(Beginning of Records for the exercise)
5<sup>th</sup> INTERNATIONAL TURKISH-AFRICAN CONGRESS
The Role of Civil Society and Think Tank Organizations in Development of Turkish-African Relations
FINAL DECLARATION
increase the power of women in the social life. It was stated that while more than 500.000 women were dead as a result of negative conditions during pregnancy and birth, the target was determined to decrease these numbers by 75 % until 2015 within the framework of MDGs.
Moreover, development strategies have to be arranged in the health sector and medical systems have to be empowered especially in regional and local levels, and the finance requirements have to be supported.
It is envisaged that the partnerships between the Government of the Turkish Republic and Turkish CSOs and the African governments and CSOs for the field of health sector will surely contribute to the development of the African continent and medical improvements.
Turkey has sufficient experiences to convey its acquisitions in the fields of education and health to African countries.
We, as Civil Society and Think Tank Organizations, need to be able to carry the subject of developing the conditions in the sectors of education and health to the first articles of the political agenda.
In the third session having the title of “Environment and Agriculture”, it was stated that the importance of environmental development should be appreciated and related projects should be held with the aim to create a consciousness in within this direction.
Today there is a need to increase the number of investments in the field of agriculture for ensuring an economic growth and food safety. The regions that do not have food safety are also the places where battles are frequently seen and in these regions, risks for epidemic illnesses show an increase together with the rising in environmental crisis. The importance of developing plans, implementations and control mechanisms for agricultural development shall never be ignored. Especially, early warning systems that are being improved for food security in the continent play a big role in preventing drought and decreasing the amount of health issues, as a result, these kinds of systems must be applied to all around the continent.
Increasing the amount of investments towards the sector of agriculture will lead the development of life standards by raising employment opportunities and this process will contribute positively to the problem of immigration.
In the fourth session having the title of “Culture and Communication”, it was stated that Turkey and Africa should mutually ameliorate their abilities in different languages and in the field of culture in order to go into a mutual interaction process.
(End of Records for the exercise)
**Exercise requirements**
After reading the data above, return it verbatim in full.

**Result below**
5<sup>th</sup> INTERNATIONAL TURKISH-AFRICAN CONGRESS
The Role of Civil Society and Think Tank Organizations in Development of Turkish-African Relations
FINAL DECLARATION
increase the power of women in the social life. It was stated that while more than 500.000 women were dead as a result of negative conditions during pregnancy and birth, the target was determined to decrease these numbers by 75 % until 2015 within the framework of MDGs.
Moreover, development strategies have to be arranged in the health sector and medical systems have to be empowered especially in regional and local levels, and the finance requirements have to be supported.
It is envisaged that the partnerships between the Government of the Turkish Republic and Turkish CSOs and the African governments and CSOs for the field of health sector will surely contribute to the development of the African continent and medical improvements.
Turkey has sufficient experiences to convey its acquisitions in the fields of education and health to African countries.
We, as Civil Society and Think Tank Organizations, need to be able to carry the subject of developing the conditions in the sectors of education and health to the first articles of the political agenda.
In the third session having the title of “Environment and Agriculture”, it was stated that the importance of environmental development should be appreciated and related projects should be held with the aim to create a consciousness in within this direction.
Today there is a need to increase the number of investments in the field of agriculture for ensuring an economic growth and food safety. The regions that do not have food safety are also the places where battles are frequently seen and in these regions, risks for epidemic illnesses show an increase together with the rising in environmental crisis. The importance of developing plans, implementations and control mechanisms for agricultural development shall never be ignored. Especially, early warning systems that are being improved for food security in the continent play a big role in preventing drought and decreasing the amount of health issues, as a result, these kinds of systems must be applied to all around the continent.
Increasing the amount of investments towards the sector of agriculture will lead the development of life standards by raising employment opportunities and this process will contribute positively to the problem of immigration.
In the fourth session having the title of “Culture and Communication”, it was stated that Turkey and Africa should mutually ameliorate their abilities in different languages and in the field of culture in order to go into a mutual interaction process.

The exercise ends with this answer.